- Interactive map of Carlyle Restaurant

Restaurant information
- Established: 1930; 96 years ago
- Head chef: Mark Richardson
- Food type: Contemporary American cuisine
- Dress code: Jackets required for dinner.
- Location: 35 East 76th Street (at Madison Ave), on the Upper East Side, in Manhattan, New York, New York, 10021, United States
- Coordinates: 40°46′28″N 73°57′47″W﻿ / ﻿40.774371°N 73.96318°W
- Seating capacity: 90
- Website: www.rosewoodhotels.com

= Carlyle Restaurant =

Restaurant in New York City

The Carlyle Restaurant, formerly Dumonet at the Carlyle, is a Contemporary American cuisine restaurant located at 35 East 76th Street (at Madison Ave), in the back of the Carlyle Hotel, on the Upper East Side in Manhattan, in New York City. It was established in 1930.

==Menu==
The Contemporary American cuisine is fresh and seasonal, and includes local items such as New Jersey scallops and Dover sole.
The Executive Chef is Mark Richardson.

==Restaurant==
The elegant, gracious, plush restaurant is decorated in the style of an English manor house. It seats 90 diners, and has dark mahogany decor lightened by large floral arrangements. Zagats described the restaurant as "Dorothy Draper"–esque. Jackets are required for dinner.

==Reviews==
In 2013, Zagats gave it a food rating of 24, with a decor rating that was the second-highest on the Upper East Side, at 27.

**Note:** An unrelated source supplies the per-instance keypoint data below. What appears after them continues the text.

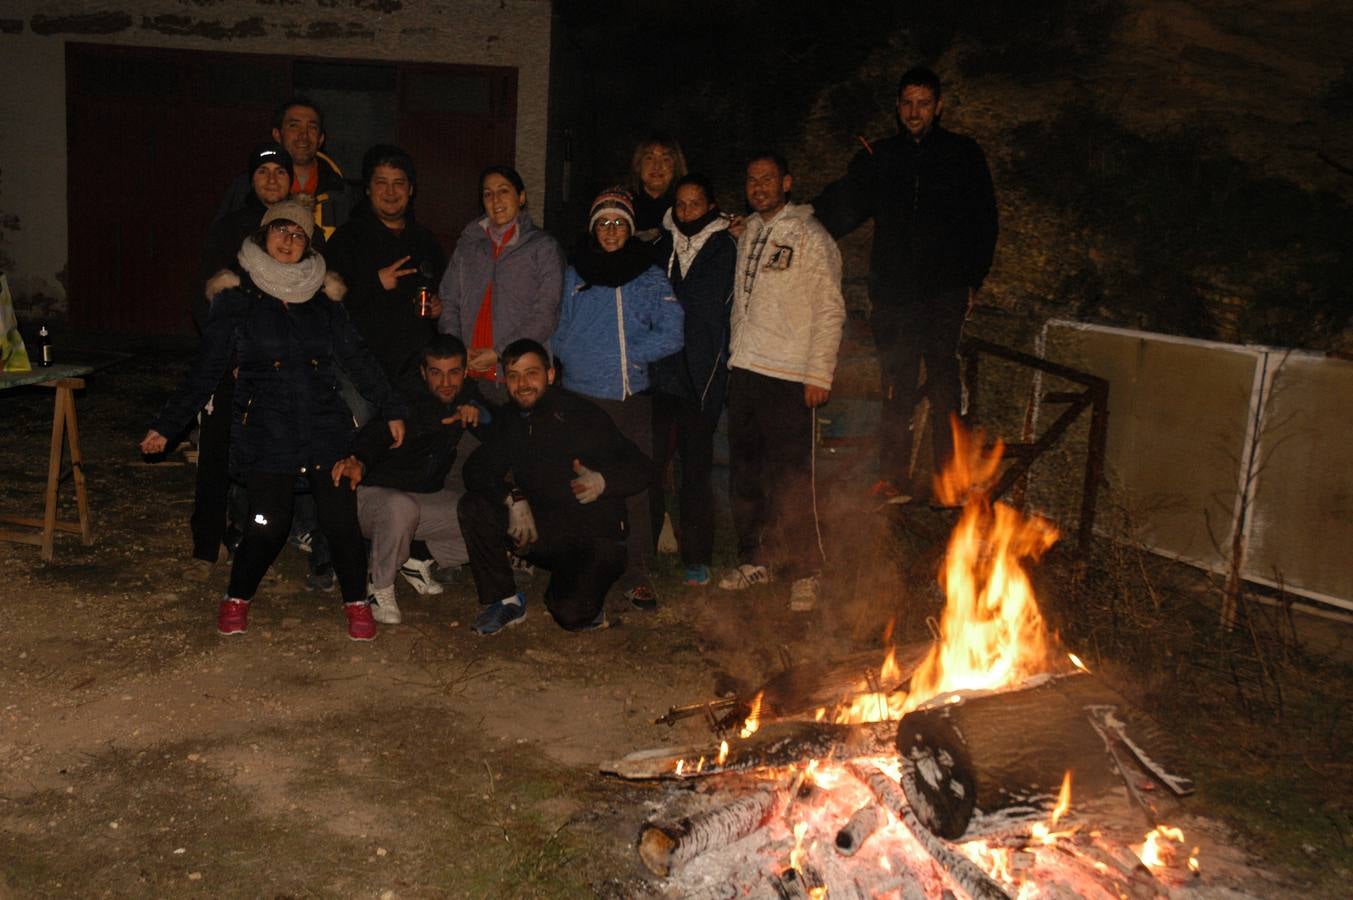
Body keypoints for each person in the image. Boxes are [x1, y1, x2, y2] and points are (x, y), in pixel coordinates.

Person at [140, 200, 406, 641]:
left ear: (308, 244)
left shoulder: (324, 298)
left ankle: (357, 600)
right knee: (268, 524)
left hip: (325, 427)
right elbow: (205, 368)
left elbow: (358, 359)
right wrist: (168, 425)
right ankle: (237, 596)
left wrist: (393, 407)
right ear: (264, 235)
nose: (288, 241)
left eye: (299, 234)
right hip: (268, 430)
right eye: (280, 230)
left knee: (339, 519)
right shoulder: (236, 298)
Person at [814, 66, 997, 499]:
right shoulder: (880, 157)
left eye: (924, 103)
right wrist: (793, 215)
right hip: (894, 292)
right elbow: (841, 208)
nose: (915, 112)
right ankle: (892, 477)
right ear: (898, 107)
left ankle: (949, 479)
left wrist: (974, 279)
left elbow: (983, 219)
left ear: (939, 106)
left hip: (945, 288)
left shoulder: (962, 154)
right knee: (896, 383)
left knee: (943, 380)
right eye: (908, 103)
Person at [719, 152, 845, 612]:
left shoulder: (812, 237)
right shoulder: (749, 231)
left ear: (787, 183)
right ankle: (755, 560)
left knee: (793, 479)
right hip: (746, 369)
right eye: (752, 180)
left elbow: (831, 308)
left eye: (768, 179)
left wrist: (819, 372)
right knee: (746, 474)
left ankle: (805, 572)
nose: (759, 187)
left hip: (790, 375)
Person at [457, 339, 652, 635]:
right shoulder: (510, 419)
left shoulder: (581, 415)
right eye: (513, 376)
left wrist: (603, 481)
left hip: (595, 538)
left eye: (531, 373)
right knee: (474, 505)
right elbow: (476, 469)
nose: (522, 384)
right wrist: (512, 496)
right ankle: (505, 600)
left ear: (549, 375)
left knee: (571, 615)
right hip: (544, 530)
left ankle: (582, 595)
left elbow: (642, 466)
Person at [550, 187, 683, 610]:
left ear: (629, 228)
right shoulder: (575, 272)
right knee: (579, 482)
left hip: (629, 397)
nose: (611, 230)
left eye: (618, 223)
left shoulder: (648, 275)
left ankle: (637, 573)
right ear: (594, 228)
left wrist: (630, 354)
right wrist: (565, 359)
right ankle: (583, 565)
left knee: (636, 485)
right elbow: (557, 329)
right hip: (579, 395)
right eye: (603, 223)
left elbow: (673, 331)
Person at [184, 141, 296, 582]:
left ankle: (259, 541)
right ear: (251, 179)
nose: (272, 180)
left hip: (280, 365)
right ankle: (206, 543)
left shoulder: (300, 229)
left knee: (271, 456)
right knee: (216, 449)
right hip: (231, 360)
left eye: (281, 172)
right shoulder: (229, 227)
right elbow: (206, 295)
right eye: (264, 172)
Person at [331, 334, 484, 625]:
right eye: (436, 373)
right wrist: (358, 460)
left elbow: (497, 426)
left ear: (465, 372)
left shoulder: (468, 397)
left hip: (420, 500)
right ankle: (379, 585)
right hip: (372, 499)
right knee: (400, 507)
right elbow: (376, 434)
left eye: (453, 373)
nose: (446, 383)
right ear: (423, 372)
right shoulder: (403, 400)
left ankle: (417, 557)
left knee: (485, 514)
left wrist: (480, 414)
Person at [651, 174, 736, 587]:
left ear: (711, 206)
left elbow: (704, 304)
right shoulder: (661, 244)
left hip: (703, 373)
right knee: (651, 464)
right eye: (681, 205)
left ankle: (696, 557)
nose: (687, 212)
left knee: (696, 470)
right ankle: (642, 551)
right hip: (661, 371)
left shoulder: (726, 246)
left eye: (695, 204)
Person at [326, 145, 446, 400]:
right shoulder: (346, 239)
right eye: (381, 182)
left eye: (399, 183)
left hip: (417, 372)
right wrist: (375, 283)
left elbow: (443, 295)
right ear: (368, 189)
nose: (390, 192)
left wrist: (437, 308)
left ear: (411, 189)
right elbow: (326, 305)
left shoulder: (426, 241)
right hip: (361, 372)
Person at [437, 165, 565, 406]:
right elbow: (449, 299)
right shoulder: (468, 245)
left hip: (519, 375)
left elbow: (547, 313)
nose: (495, 200)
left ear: (521, 197)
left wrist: (499, 353)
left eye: (504, 191)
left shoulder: (543, 247)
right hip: (469, 374)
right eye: (488, 193)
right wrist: (456, 350)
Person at [216, 97, 353, 240]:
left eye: (312, 127)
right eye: (294, 126)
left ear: (321, 138)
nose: (303, 135)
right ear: (277, 134)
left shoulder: (340, 191)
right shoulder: (248, 185)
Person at [629, 133, 687, 266]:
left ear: (676, 166)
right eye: (649, 158)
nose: (657, 165)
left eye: (666, 159)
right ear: (638, 165)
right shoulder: (623, 204)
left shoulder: (686, 206)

In 2000, Forbes gave it four stars. In a 2002 review in The New York Times, entitled "A Frump Does Something About It", William Grimes gave it one star and wrote that: "The Carlyle Restaurant used to feel like one big frayed cuff. Now it takes its rightful place alongside the dining rooms in Manhattan's finest hotels." The following year he gave it two stars.